**WORK ORDER**
Reply only with how many lines below contain "مرکز".

**Stored data entries**
────────────────
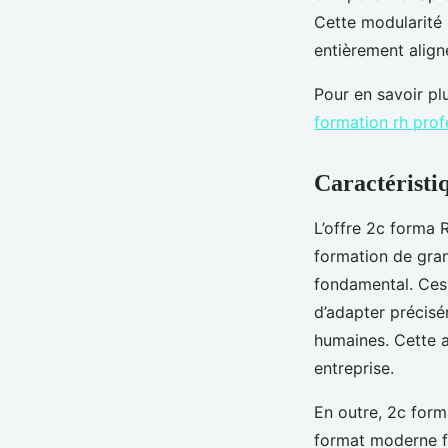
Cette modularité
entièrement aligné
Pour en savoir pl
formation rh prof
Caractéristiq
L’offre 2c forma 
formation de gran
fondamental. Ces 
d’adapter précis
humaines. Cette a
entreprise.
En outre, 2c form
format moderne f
────────────────
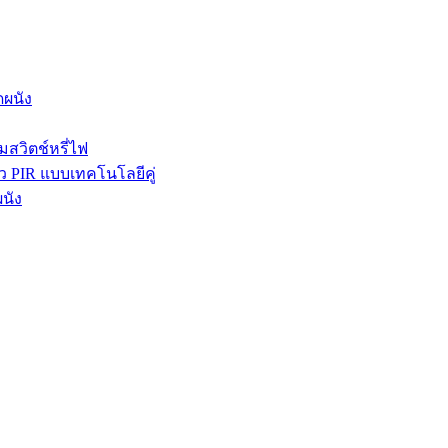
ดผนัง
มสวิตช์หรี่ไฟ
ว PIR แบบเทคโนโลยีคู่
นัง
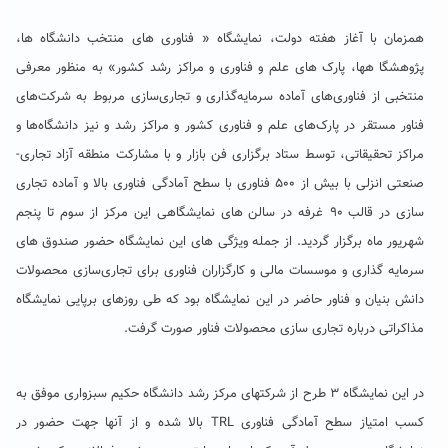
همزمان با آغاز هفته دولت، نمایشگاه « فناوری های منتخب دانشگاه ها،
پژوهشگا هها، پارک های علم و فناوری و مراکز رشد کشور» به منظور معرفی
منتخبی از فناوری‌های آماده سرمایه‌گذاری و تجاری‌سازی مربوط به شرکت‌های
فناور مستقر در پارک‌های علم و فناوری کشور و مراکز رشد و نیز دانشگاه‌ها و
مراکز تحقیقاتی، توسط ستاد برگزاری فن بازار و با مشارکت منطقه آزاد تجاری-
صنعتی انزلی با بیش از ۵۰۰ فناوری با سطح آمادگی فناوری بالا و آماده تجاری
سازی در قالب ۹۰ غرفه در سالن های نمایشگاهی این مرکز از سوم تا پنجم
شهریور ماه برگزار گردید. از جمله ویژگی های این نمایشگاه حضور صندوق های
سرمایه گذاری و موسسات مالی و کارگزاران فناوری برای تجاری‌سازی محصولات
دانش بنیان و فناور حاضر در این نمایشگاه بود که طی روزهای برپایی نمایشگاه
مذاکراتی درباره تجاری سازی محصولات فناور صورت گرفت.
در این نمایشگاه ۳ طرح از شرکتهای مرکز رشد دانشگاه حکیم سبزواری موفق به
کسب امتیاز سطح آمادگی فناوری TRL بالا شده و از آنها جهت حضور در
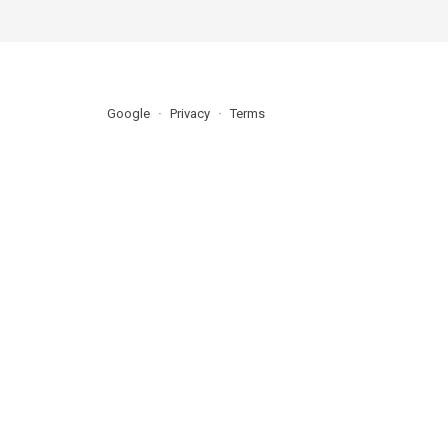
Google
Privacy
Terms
────────────────
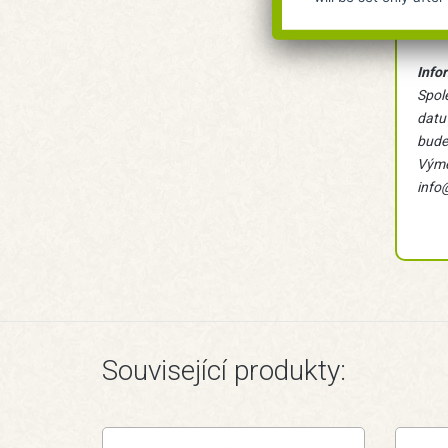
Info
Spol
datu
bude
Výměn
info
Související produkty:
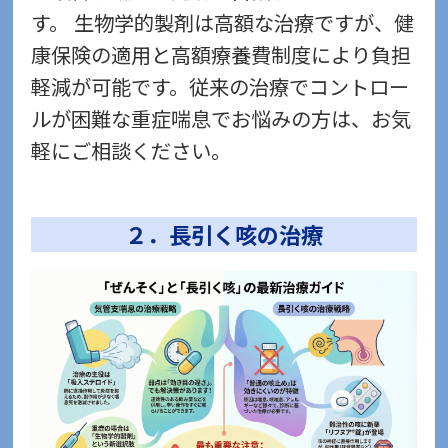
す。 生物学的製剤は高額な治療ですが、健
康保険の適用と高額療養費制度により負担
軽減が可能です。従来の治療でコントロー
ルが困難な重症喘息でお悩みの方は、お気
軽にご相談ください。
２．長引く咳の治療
────────────────
**SOLUTION TO THIS TASK**
2